Na terceira parte, dedicada à família, os bispos afirmam: "Esta começa com o nascimento do primeiro filho. A relação homem-mulher se transforma em uma relação homem-mulher-filho, conferindo ao amor uma dimensão de paternidade-maternidade-filiação. Esta tripla manifestação do amor humano é tão sagrada quanto o matrimônio em si, e deve ser protegida com seus próprios direitos e também obrigações".

Advertem que "um número cada vez maior de filhos e jovens é afetado por problemas muito graves: suicídio, violência nos diferentes âmbitos da sociedade, gravidez precoce, doenças de transmissão sexual, como a pandemia do HIV/AIDS, amizades ruins, o limitado e inadequado acesso aos benefícios da cultura e da recreação, entre outros".

Concluem dizendo que, diante dos avanços dos modelos, perspectivas e ideologias que atacam diretamente a família como fundamento da sociedade, "é necessário reafirmar a defesa da instituição da família e do matrimônio".

"Esta defesa é responsabilidade de todos, em especial dos que exercem o poder político da República, Executivo, Legislativo e Judicial, assim como das organizações da sociedade civil, que incluem a Igreja Católica e a todas as confissões cristãs, particularmente dos meios de comunicação social e de todas as pessoas de boa vontade."

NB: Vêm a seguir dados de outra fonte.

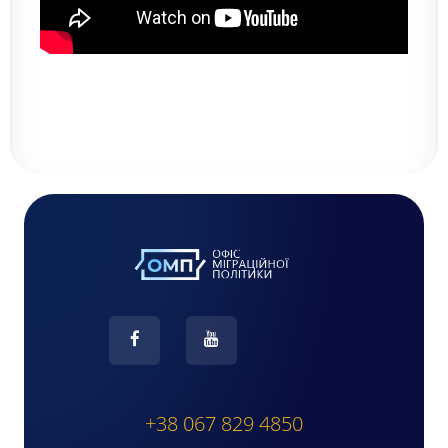
+38 067 829 4850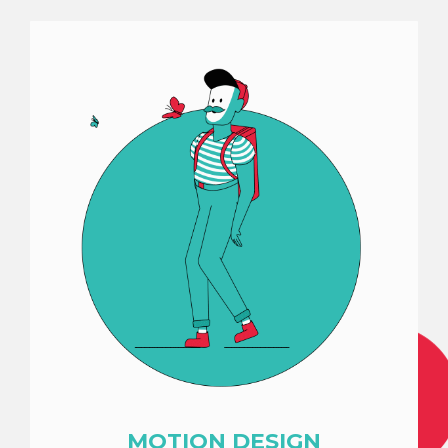
MOTION DESIGN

Consideram necessário "um plano educativo que construa personalidades fortes e firmes". Desta forma, afirmam, "o filho e o jovem terão a capacidade de enfrentar os problemas que derivam de conceitos equivocados sobre o matrimônio e a família, que desvirtuam a construção sólida de uma personalidade integrada e equilibrada".

Insistem na participação dos pais de família, sobretudo na elaboração do Plano Educativo Nacional, com a finalidade de salvar a educação de seus filhos. O conteúdo de tal Plano Educativo - destacam - "deve se fundamentar em valores humanos e cristãos, de acordo com a tradição de um país como o nosso, se queremos construir uma sociedade harmoniosa e coparticipativa nos bens temporais e espirituais da nação".